— Я не знаю, я ее не видела в тот день. На похоронах ее не было, говорили, что она заболела. Так получилось, что я вообще ее больше не видела… живой.
— Как же так? — делано удивился следователь Седов. — Что ж, вы с подругой не общались, что ли?
— Ну… — замялась Варя. — Мы поссорились…
— Чего так? — откровенно издевательским тоном спросил следователь. — Не поделили чего? Или кого? Сожителя, что ли?
От такого хамства у Вари к глазам подступили слезы.
— Никакого отношения к ее сожителю я не имею, — дрогнувшим голосом сказала она. — Мы просто поссорились.
— Просто… — передразнил Седов. — Просто, да не просто… Ладно, свободны пока.
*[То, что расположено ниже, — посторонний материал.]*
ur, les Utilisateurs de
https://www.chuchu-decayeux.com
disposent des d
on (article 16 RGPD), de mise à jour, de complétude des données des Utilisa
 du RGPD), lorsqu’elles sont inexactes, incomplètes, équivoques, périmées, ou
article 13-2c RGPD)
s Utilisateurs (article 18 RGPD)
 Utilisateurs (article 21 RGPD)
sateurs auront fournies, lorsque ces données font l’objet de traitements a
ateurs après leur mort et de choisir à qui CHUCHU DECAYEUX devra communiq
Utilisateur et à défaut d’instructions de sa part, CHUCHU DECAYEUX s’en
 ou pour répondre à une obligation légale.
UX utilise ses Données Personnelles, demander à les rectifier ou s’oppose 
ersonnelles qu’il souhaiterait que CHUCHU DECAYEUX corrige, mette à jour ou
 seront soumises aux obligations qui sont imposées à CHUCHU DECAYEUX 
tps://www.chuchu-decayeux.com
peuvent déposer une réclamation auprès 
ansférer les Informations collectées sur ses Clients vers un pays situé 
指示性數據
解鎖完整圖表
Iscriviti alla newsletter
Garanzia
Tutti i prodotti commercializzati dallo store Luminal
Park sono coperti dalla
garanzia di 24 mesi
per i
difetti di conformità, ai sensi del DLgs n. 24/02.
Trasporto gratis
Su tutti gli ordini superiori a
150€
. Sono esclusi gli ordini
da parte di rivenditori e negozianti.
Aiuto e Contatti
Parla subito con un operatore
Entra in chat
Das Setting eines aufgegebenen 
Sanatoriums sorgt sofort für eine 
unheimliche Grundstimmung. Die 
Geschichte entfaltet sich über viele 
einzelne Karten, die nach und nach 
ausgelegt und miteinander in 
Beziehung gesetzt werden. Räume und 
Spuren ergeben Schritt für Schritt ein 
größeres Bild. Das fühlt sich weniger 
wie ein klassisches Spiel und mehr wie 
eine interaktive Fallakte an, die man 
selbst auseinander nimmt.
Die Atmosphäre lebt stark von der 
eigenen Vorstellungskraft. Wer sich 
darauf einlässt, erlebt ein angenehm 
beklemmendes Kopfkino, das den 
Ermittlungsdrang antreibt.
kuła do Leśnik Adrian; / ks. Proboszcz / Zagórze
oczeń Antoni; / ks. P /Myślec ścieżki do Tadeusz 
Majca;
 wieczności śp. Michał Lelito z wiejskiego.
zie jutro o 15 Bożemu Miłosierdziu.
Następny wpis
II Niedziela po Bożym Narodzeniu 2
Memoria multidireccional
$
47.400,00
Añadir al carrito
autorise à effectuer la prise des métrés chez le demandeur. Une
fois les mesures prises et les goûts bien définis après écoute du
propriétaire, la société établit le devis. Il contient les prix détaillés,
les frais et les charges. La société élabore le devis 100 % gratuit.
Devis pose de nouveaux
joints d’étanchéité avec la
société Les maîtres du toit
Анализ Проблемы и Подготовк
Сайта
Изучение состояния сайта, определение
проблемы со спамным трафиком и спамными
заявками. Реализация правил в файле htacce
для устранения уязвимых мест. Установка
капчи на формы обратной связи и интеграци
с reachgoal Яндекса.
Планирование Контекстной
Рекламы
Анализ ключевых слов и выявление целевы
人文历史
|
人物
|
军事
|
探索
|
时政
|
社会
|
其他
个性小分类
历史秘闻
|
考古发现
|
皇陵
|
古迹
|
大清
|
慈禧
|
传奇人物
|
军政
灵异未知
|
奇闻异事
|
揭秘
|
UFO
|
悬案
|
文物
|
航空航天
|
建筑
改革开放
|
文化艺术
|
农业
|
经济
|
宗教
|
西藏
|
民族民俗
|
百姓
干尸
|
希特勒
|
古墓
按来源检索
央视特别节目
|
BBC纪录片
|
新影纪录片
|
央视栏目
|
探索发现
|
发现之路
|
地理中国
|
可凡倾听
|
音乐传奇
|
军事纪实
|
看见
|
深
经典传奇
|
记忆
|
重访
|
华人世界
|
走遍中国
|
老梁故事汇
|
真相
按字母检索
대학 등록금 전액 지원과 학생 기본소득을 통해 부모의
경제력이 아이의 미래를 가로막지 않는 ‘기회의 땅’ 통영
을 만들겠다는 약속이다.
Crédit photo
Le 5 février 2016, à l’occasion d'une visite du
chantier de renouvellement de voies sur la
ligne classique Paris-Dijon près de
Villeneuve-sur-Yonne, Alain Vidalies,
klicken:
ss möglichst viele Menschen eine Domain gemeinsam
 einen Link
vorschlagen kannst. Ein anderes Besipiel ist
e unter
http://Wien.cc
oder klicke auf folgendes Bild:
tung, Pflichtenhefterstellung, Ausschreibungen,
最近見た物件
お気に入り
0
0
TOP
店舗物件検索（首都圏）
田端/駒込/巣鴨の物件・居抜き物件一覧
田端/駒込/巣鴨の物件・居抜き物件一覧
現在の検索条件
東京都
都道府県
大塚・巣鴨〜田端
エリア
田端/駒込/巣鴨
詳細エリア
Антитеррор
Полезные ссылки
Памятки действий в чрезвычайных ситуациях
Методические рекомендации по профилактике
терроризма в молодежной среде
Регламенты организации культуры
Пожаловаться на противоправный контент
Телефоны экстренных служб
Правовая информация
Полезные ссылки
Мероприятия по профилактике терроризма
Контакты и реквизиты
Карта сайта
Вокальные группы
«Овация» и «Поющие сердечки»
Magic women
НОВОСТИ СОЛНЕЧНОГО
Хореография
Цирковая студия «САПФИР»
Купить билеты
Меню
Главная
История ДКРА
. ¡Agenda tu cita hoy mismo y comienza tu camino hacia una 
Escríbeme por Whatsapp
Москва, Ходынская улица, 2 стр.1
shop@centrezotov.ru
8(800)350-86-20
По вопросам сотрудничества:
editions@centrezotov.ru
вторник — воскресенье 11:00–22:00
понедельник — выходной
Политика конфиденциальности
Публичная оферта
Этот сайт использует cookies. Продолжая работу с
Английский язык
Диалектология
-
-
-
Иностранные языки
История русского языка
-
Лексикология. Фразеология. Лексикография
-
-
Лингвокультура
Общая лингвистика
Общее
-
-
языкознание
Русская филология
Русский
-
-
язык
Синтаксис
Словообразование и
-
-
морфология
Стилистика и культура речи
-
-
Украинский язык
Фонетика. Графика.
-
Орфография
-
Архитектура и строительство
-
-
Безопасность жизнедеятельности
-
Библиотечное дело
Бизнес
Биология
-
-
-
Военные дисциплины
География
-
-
Из города никуда не уезжайте.
Закрывая за собой дверь следовательского кабинета, Варя мучилась вопросом: что значит «свободна пока»?
Тот, кого Варя назвала Носоногом, выбрался из кресла и уселся на ее место, на стул напротив Седова.
— Зашугал ты девушку, Гена. — Он поставил локти на стол, нагнулся поближе к Седову. — Чем она тебе так не понравилась, а?
— Так ведь врет, — сонно позевывая, ответил Седов и сильно потянулся, хрустнув суставами. — Врет и не краснеет.
— С чего ты взял? А мне она показалась искренней. И вообще, нормальная девчонка, глаза хорошие.
— Вре-ет, — убежденно повторил Седов. — Зайцева эта самоубилась, картина же типичная, сам видел. Следов насилия никаких, шприц с отпечатками в наличии, записка предсмертная, дверь в квартиру открыта была. А этой Иваницкой она позвонила, конечно, перед тем, как наркотик себе вколоть, а не после того. Чтобы побыстрее ее нашли, чтоб не лежать, не тухнуть, и дверь открытой оставила затем же. А эта твоя нормальная девчонка твердит «убили, убили…»
— Ну и зачем Иваницкой это нужно, по-твоему? — Носоног тоже потянулся, закинув длинные руки за голову.
— А совесть ее мучает, и боится. Мои ребята пошустрили в институте ихнем, поспрашивали народ. Сожитель этой Зайцевой эту самую Зайцеву кинул, к другой бабе переметнулся. И кто эта баба? Да зуб даю, эта самая Иваницкая и есть. Баб ведь хлебом не корми, а дай подружкиного хахаля увести… Зайцева и не выдержала. Мужик ее кинул, да потом еще и коньки отбросил. А Иваницкая, видно, боится, что теперь ее обвинять будут, вот и мутит воду — убили, видите ли… Зайцева ей, поди, по телефону сказала: из-за тебя, мол, подруженька, из жизни ухожу…
— Ну ты ж этого наверняка не знаешь.
— А мне и не нужно знать. Я это дело закрываю. А если эта дамочка будет воду мутить, я ее закрою суток на двое, и там ее научат, как себя вести.
— Ну ты страшный человек, Гена, — насмешливо сказал Носоног.